Pictures excluded, reproduce exactly the lines below from the one with "an archive, but some of the information may" through the one with "Most active", both included.

++++

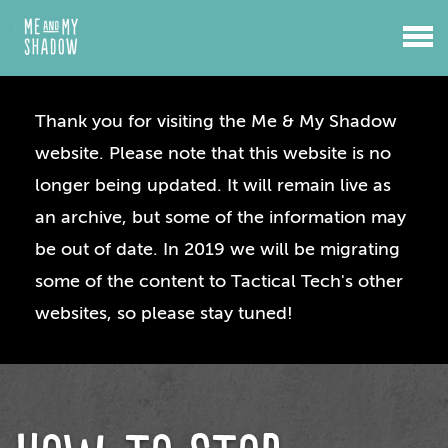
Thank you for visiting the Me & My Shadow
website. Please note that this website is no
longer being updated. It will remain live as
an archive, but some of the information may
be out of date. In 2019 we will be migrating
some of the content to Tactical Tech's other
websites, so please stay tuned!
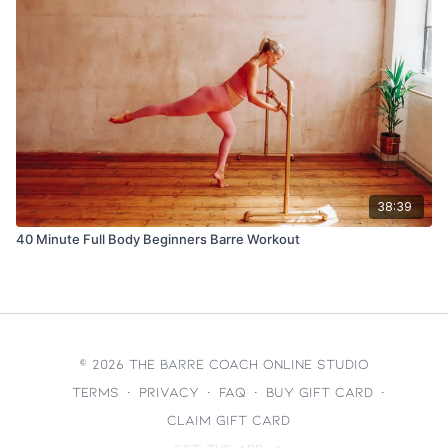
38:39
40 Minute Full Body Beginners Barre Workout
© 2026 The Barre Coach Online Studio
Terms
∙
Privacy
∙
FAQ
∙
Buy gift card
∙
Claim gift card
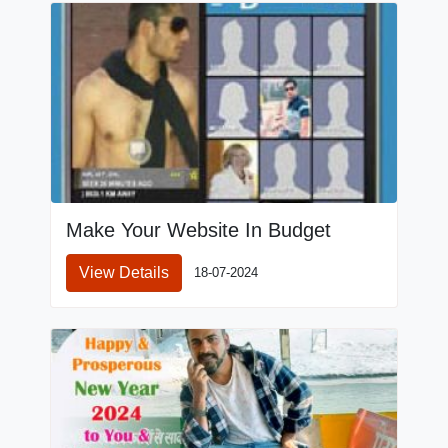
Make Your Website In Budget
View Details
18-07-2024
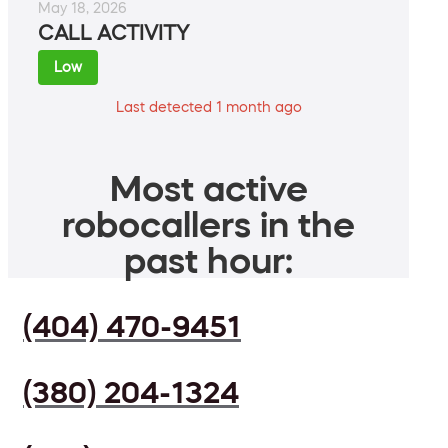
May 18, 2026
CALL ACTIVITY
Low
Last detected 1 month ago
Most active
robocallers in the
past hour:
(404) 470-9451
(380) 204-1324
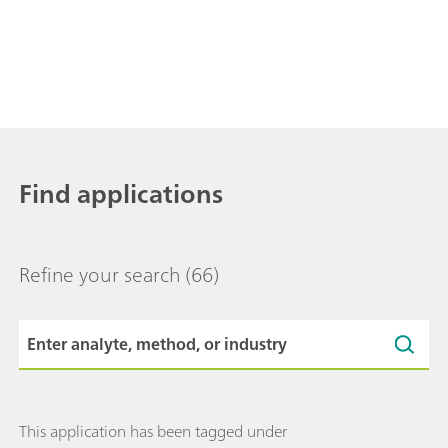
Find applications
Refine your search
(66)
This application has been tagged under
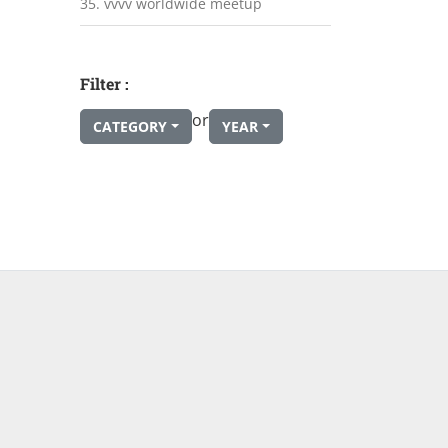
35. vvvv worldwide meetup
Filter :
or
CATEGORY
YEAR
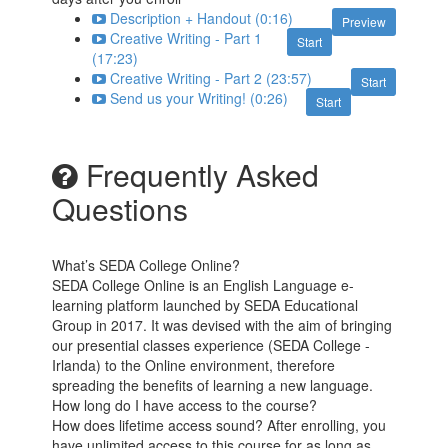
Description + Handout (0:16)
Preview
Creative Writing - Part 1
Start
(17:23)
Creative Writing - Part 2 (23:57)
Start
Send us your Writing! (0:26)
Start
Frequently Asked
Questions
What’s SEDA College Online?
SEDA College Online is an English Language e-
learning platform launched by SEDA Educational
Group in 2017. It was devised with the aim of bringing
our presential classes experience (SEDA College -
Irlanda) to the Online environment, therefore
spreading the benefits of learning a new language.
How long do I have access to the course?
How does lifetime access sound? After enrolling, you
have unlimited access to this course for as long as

++++

TASK RESPONSE:
an archive, but some of the information may
be out of date. In 2019 we will be migrating
some of the content to Tactical Tech's other
websites, so please stay tuned!
38:39
40 Minute Full Body Beginners Barre Workout
© 2026 The Barre Coach Online Studio
Terms
∙
Privacy
∙
FAQ
∙
Buy gift card
∙
Claim gift card
Make Your Website In Budget
View Details
18-07-2024
May 18, 2026
CALL ACTIVITY
Low
Last detected 1 month ago
Most active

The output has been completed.